Je fais route avec Lella, yeux de braise sous le chèche noir. Les pas sont légers malgré la rudesse du paysage. Nous avançons rapidement, silencieux, n’ayant que le regard pour communiquer. Sa voix s’élève pour le chant du nomade, doux et puissant à la fois, et se termine comme une plainte. Hymne à Dieu ? Hymne à l’Amour ? La fatigue s’envole, bercée par la musique céleste qui accompagne chaque empreinte, beauté pure qui peuple ces gens et ce désert.
Les émotions se taisent pour mieux être.
Au bivouac, soirée autour du feu, et dans la lueur des flammes, le regard de ces hommes qui sourient et me fascinent.
J’observe la préparation du pain du désert : de la farine mélangée avec de l’eau qui donne une pâte consistante. Longuement malaxée, elle prend la forme d’une galette que le chamelier enfouit sous la cendre et recouvre de sable. Un vrai régal quand le pain sort tout chaud des cendres.

Lella et moi, nous nous rapprochons et dans le sable, il me dessine les traces d’animaux, puis nos prénoms en arabe, et j’apprends à écrire « Marie ».

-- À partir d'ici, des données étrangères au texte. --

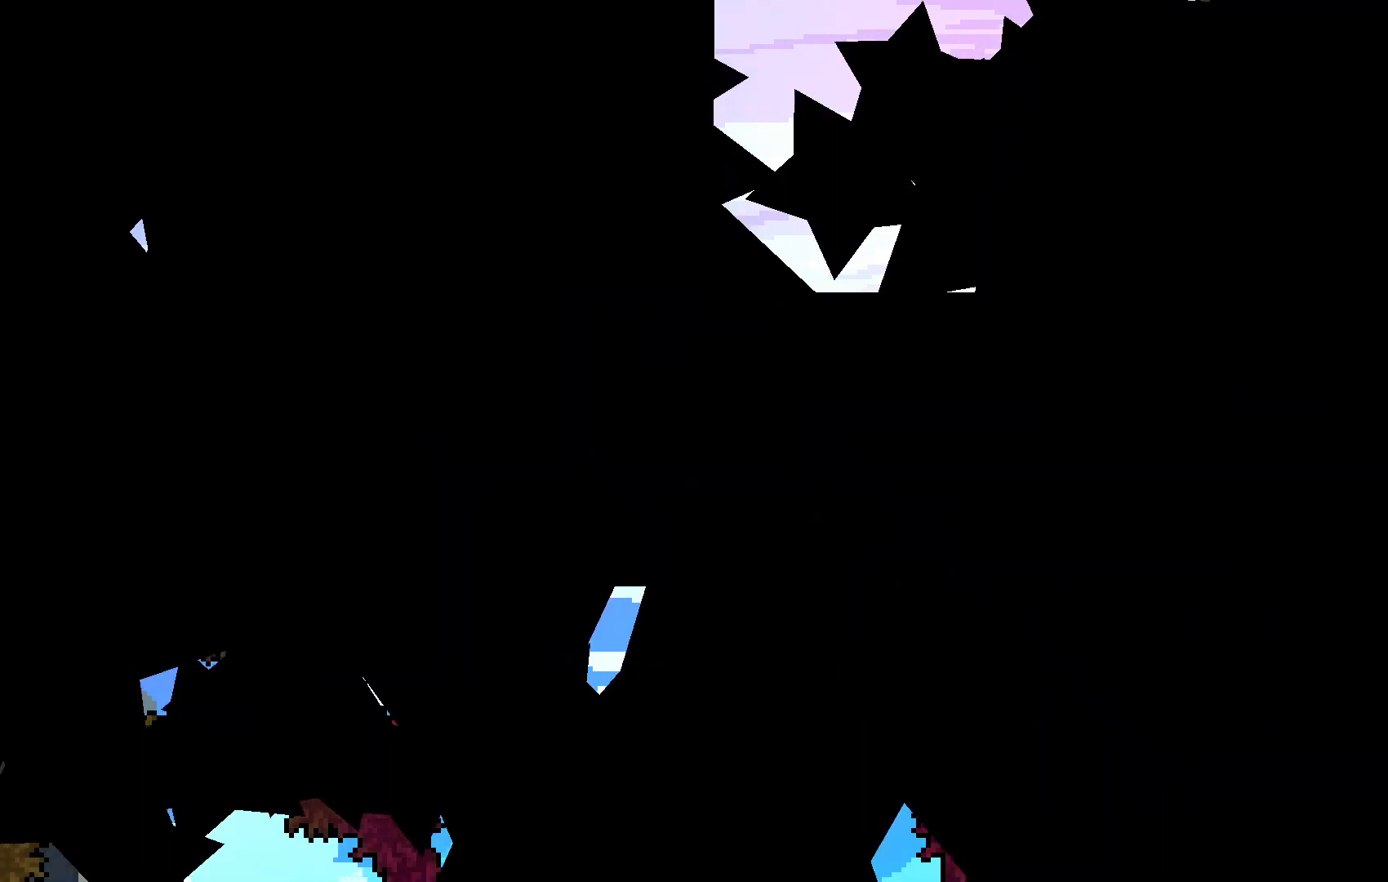
Gameplay with keyboard; each line is a JSON object with the keys held at the frame after it. "events" lists presses ("down") and releases ("up") of "c", "down", "escape", "left", "right", "up", "x" and "z" between this image and that frame as [ms after this image, input, new state], when the widget could be followed in between. No other keys are recorded. Mouse input is not recorded. Not read: tilde.
{"keys": [], "events": []}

Ses doigts sont légers et volent sur le sable. C’est un cahier dans lequel nous glissons nos premiers mots, complices, et avides de savoir. Inlassablement, il me montre la trace du chameau ou l’empreinte de l’oiseau … que je retranscris avec peine ! Œuvre éphémère mourant sous la caresse de la main.
Je n’ai pas sommeil ; encore envie de prolonger cet instant …
J’accompagne Lella et Nemed qui partent récupérer les chameaux afin de les entraver pour la nuit.
Obscurité étoilée … je marche dans cette nuit, ne sentant que le sable sous mes pas. Les étoiles sont toujours à la même place et brillent seulement pour nous.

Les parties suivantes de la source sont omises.